• **MATERIAL PROVIDED**

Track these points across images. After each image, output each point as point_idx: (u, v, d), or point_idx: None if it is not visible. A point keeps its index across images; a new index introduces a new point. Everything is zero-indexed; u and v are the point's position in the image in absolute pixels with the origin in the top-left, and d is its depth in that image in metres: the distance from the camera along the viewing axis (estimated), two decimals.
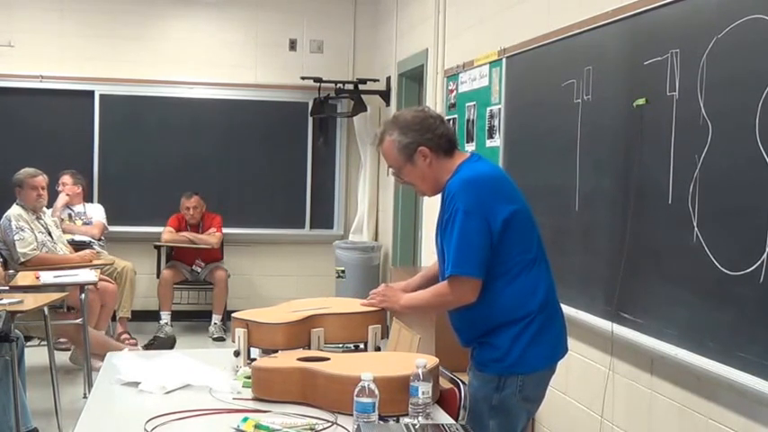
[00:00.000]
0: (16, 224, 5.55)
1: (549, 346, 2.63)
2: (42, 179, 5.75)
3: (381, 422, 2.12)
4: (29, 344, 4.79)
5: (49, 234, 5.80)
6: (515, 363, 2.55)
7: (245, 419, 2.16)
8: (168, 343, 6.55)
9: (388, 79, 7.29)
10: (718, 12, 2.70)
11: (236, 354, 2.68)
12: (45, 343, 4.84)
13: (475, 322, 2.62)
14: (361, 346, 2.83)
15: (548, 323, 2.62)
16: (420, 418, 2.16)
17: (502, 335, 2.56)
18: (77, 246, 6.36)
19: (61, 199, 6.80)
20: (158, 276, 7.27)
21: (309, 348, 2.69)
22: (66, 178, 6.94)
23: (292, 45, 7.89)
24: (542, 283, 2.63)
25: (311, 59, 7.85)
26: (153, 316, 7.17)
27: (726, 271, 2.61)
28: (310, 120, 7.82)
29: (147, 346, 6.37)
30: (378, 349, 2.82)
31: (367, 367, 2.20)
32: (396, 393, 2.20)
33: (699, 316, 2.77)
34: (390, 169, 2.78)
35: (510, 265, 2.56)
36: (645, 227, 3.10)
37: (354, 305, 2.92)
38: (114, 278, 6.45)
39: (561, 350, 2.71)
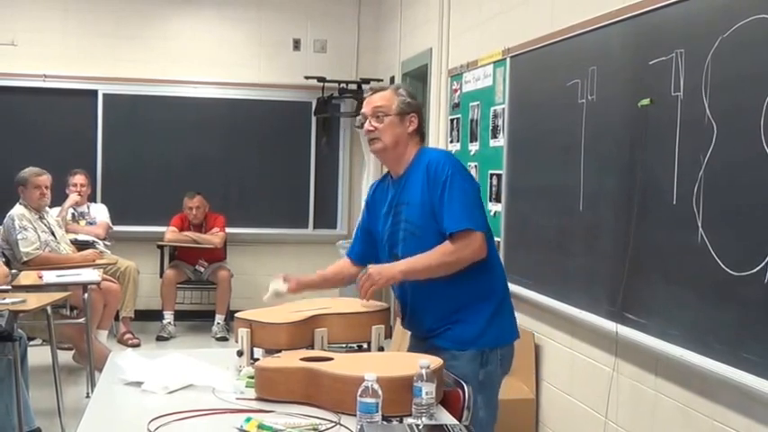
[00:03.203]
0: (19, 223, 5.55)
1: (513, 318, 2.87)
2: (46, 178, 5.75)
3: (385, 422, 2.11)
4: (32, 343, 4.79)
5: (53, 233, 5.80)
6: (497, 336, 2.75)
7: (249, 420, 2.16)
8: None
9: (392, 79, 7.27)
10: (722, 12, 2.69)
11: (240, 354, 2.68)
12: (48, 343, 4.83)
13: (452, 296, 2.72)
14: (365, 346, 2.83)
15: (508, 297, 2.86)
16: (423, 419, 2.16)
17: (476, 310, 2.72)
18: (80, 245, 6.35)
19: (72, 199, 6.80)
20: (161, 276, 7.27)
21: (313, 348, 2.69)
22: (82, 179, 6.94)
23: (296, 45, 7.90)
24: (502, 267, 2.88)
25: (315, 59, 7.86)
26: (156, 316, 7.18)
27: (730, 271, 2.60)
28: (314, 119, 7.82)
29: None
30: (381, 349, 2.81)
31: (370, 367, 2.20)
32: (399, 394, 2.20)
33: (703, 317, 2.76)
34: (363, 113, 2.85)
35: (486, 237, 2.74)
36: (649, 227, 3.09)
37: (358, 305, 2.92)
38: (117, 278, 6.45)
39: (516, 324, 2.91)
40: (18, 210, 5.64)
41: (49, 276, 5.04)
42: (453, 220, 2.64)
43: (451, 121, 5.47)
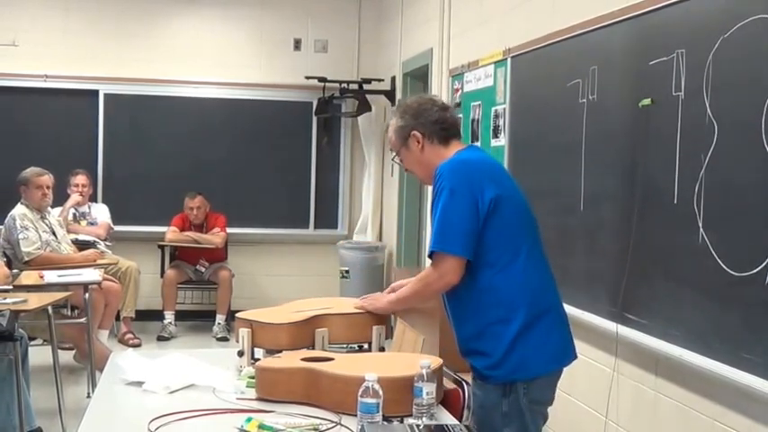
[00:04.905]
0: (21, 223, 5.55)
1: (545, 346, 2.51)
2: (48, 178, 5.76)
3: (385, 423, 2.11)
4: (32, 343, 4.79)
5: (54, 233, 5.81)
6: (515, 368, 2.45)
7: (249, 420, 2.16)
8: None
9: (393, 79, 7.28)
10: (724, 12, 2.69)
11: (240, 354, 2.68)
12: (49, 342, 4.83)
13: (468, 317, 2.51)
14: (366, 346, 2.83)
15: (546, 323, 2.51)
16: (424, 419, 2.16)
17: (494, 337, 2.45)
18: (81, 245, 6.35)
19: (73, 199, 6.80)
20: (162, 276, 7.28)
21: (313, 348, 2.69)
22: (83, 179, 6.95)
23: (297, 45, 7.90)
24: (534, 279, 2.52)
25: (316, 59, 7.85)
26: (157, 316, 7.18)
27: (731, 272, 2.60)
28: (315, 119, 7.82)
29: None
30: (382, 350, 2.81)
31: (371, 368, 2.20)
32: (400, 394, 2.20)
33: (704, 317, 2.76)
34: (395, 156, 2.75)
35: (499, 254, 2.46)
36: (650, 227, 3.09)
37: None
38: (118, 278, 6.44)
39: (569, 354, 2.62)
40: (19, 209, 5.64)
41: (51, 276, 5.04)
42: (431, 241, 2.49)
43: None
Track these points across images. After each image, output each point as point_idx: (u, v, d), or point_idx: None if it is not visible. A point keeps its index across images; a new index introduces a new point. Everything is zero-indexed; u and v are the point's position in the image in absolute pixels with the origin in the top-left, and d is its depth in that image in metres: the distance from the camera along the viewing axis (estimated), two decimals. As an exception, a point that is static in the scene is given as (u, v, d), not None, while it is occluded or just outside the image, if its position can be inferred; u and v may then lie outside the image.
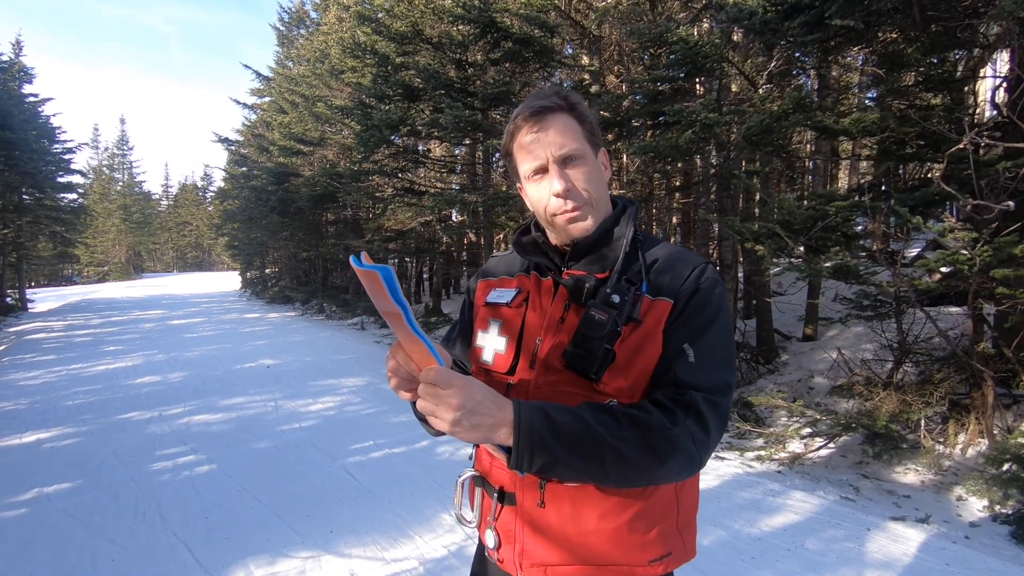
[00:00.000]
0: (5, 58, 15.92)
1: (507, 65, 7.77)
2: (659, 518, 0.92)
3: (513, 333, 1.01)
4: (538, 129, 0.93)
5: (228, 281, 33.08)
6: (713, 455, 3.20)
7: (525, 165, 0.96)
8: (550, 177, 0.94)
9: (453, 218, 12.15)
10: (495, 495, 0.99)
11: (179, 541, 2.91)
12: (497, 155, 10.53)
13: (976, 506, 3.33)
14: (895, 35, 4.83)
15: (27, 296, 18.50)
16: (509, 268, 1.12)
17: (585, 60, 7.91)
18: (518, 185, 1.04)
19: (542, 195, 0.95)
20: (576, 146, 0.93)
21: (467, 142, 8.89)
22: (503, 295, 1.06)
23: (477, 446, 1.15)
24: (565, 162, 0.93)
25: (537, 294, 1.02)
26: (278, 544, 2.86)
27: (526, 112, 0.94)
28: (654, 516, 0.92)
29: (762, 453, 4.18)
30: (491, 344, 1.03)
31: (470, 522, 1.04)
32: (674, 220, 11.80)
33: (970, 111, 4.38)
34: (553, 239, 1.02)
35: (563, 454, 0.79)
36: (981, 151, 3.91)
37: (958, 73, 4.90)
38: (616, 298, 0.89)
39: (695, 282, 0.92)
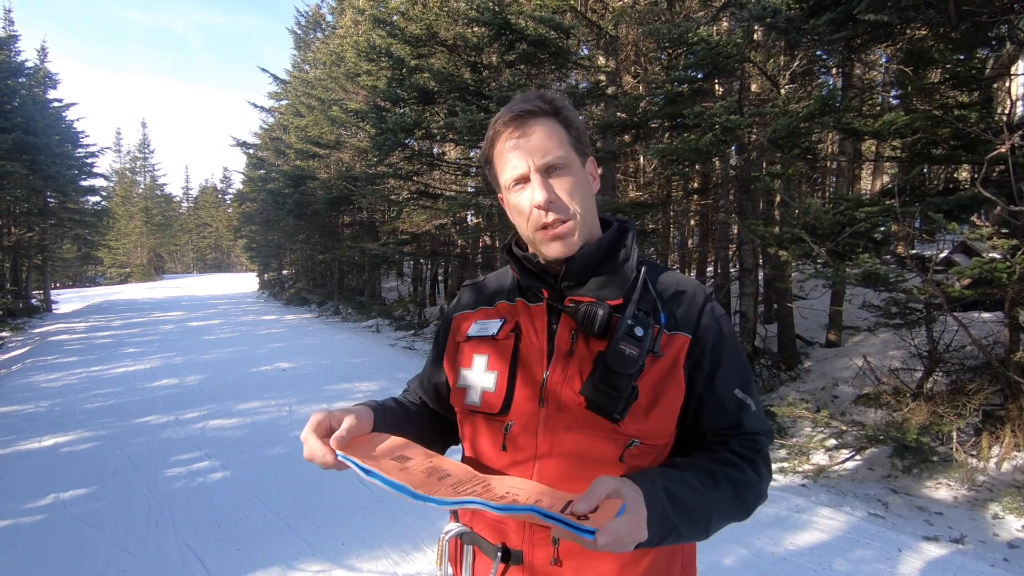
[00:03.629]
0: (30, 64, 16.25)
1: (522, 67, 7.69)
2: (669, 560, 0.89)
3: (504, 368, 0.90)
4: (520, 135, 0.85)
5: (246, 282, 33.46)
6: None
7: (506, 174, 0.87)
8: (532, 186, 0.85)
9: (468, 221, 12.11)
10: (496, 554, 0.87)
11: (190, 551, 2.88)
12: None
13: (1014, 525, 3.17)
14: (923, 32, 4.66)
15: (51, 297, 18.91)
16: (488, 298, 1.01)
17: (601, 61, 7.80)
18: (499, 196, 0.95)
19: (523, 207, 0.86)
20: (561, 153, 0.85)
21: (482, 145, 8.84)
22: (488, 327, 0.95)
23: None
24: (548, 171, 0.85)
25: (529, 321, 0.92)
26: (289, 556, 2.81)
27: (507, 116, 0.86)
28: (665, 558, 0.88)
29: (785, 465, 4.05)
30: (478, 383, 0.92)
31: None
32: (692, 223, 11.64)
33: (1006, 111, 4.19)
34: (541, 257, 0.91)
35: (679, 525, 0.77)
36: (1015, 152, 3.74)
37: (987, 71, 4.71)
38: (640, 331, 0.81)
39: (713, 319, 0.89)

• **WHAT IS NEEDED**
Set down the records above exactly, leaving out pictures.

• **RESPONSE BOX**
Track these points across images. After each image, output each point as point_idx: (u, v, d), or point_idx: None if it is not visible. A point keeps its index across images; a new index introduces a new point. Everything is zero-indexed; u and v are the point's position in the image in absolute pixels with the origin in the top-left, and d is its depth in that image in metres: the distance from the camera along the viewing axis (estimated), two decimals.
[00:00.000]
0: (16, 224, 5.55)
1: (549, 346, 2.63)
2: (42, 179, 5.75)
3: (381, 422, 2.12)
4: (29, 344, 4.79)
5: (49, 234, 5.80)
6: (515, 363, 2.55)
7: (245, 419, 2.16)
8: (168, 343, 6.55)
9: (388, 79, 7.29)
10: (718, 12, 2.70)
11: (236, 354, 2.68)
12: (45, 343, 4.84)
13: (475, 322, 2.62)
14: (361, 346, 2.83)
15: (548, 323, 2.62)
16: (420, 418, 2.16)
17: (502, 335, 2.56)
18: (77, 246, 6.36)
19: (61, 199, 6.80)
20: (158, 276, 7.27)
21: (309, 348, 2.69)
22: (66, 178, 6.94)
23: (292, 45, 7.89)
24: (542, 283, 2.63)
25: (311, 59, 7.85)
26: (153, 316, 7.17)
27: (726, 271, 2.61)
28: (310, 120, 7.82)
29: (147, 346, 6.37)
30: (378, 349, 2.82)
31: (367, 367, 2.20)
32: (396, 393, 2.20)
33: (699, 316, 2.77)
34: (390, 169, 2.78)
35: (510, 265, 2.56)
36: (645, 227, 3.10)
37: (354, 305, 2.92)
38: (114, 278, 6.45)
39: (561, 350, 2.71)
[00:03.203]
0: (19, 223, 5.55)
1: (513, 318, 2.87)
2: (46, 178, 5.75)
3: (385, 422, 2.11)
4: (32, 343, 4.79)
5: (53, 233, 5.80)
6: (497, 336, 2.75)
7: (249, 420, 2.16)
8: None
9: (392, 79, 7.27)
10: (722, 12, 2.69)
11: (240, 354, 2.68)
12: (48, 343, 4.83)
13: (452, 296, 2.72)
14: (365, 346, 2.83)
15: (508, 297, 2.86)
16: (423, 419, 2.16)
17: (476, 310, 2.72)
18: (80, 245, 6.35)
19: (72, 199, 6.80)
20: (161, 276, 7.27)
21: (313, 348, 2.69)
22: (82, 179, 6.94)
23: (296, 45, 7.90)
24: (502, 267, 2.88)
25: (315, 59, 7.86)
26: (156, 316, 7.18)
27: (730, 271, 2.60)
28: (314, 119, 7.82)
29: None
30: (381, 349, 2.81)
31: (370, 367, 2.20)
32: (399, 394, 2.20)
33: (703, 317, 2.76)
34: (363, 113, 2.85)
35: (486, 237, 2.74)
36: (649, 227, 3.09)
37: (358, 305, 2.92)
38: (117, 278, 6.45)
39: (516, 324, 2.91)
40: (18, 210, 5.64)
41: (49, 276, 5.04)
42: (453, 220, 2.64)
43: (451, 121, 5.47)
[00:04.905]
0: (21, 223, 5.55)
1: (545, 346, 2.51)
2: (48, 178, 5.76)
3: (385, 423, 2.11)
4: (32, 343, 4.79)
5: (54, 233, 5.81)
6: (515, 368, 2.45)
7: (249, 420, 2.16)
8: None
9: (393, 79, 7.28)
10: (724, 12, 2.69)
11: (240, 354, 2.68)
12: (49, 342, 4.83)
13: (468, 317, 2.51)
14: (366, 346, 2.83)
15: (546, 323, 2.51)
16: (424, 419, 2.16)
17: (494, 337, 2.45)
18: (81, 245, 6.35)
19: (73, 199, 6.80)
20: (162, 276, 7.28)
21: (313, 348, 2.69)
22: (83, 179, 6.95)
23: (297, 45, 7.90)
24: (534, 279, 2.52)
25: (316, 59, 7.85)
26: (157, 316, 7.18)
27: (731, 272, 2.60)
28: (315, 119, 7.82)
29: None
30: (382, 350, 2.81)
31: (371, 368, 2.20)
32: (400, 394, 2.20)
33: (704, 317, 2.76)
34: (395, 156, 2.75)
35: (499, 254, 2.46)
36: (650, 227, 3.09)
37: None
38: (118, 278, 6.44)
39: (569, 354, 2.62)
40: (19, 209, 5.64)
41: (51, 276, 5.04)
42: (431, 241, 2.49)
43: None
Track these points across images. After each image, output each point as point_idx: (u, v, d), or point_idx: None if it is not visible. A point keeps its index across images; a new index introduces a new point. Everything is zero-indexed; u and v are the point's position in the image in absolute pixels with the origin in the top-left, and d is its depth in that image in metres: the distance from the camera along the viewing axis (estimated), two decimals. As an exception, a point that is static in the scene is given as (u, v, d), not None, while it is occluded or just outside the image, if its position can be inferred; u and v may then lie outside the image.
[00:00.000]
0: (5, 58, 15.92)
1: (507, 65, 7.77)
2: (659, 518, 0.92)
3: (513, 333, 1.01)
4: (538, 129, 0.93)
5: (228, 281, 33.08)
6: (713, 455, 3.20)
7: (525, 165, 0.96)
8: (550, 177, 0.94)
9: (453, 218, 12.15)
10: (495, 495, 0.99)
11: (179, 541, 2.91)
12: (497, 155, 10.53)
13: (976, 506, 3.33)
14: (895, 35, 4.83)
15: (27, 296, 18.50)
16: (509, 268, 1.12)
17: (585, 60, 7.91)
18: (518, 185, 1.04)
19: (542, 195, 0.95)
20: (576, 146, 0.93)
21: (467, 142, 8.89)
22: (503, 295, 1.06)
23: (477, 446, 1.15)
24: (565, 162, 0.93)
25: (537, 294, 1.02)
26: (278, 544, 2.86)
27: (526, 112, 0.94)
28: (654, 516, 0.92)
29: (762, 453, 4.18)
30: (491, 344, 1.03)
31: (470, 522, 1.04)
32: (674, 220, 11.80)
33: (970, 111, 4.38)
34: (553, 239, 1.02)
35: (563, 454, 0.79)
36: (981, 151, 3.91)
37: (958, 73, 4.90)
38: (616, 298, 0.89)
39: (695, 282, 0.92)
[00:03.629]
0: (30, 64, 16.25)
1: (522, 67, 7.69)
2: (669, 560, 0.89)
3: (504, 368, 0.90)
4: (520, 135, 0.85)
5: (246, 282, 33.46)
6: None
7: (506, 174, 0.87)
8: (532, 186, 0.85)
9: (468, 221, 12.11)
10: (496, 554, 0.87)
11: (190, 551, 2.88)
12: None
13: (1014, 525, 3.17)
14: (923, 32, 4.66)
15: (51, 297, 18.91)
16: (488, 298, 1.01)
17: (601, 61, 7.80)
18: (499, 196, 0.95)
19: (523, 207, 0.86)
20: (561, 153, 0.85)
21: (482, 145, 8.84)
22: (488, 327, 0.95)
23: None
24: (548, 171, 0.85)
25: (529, 321, 0.92)
26: (289, 556, 2.81)
27: (507, 116, 0.86)
28: (665, 558, 0.88)
29: (785, 465, 4.05)
30: (478, 383, 0.92)
31: None
32: (692, 223, 11.64)
33: (1006, 111, 4.19)
34: (541, 257, 0.91)
35: (679, 525, 0.77)
36: (1015, 152, 3.74)
37: (987, 71, 4.71)
38: (640, 331, 0.81)
39: (713, 319, 0.89)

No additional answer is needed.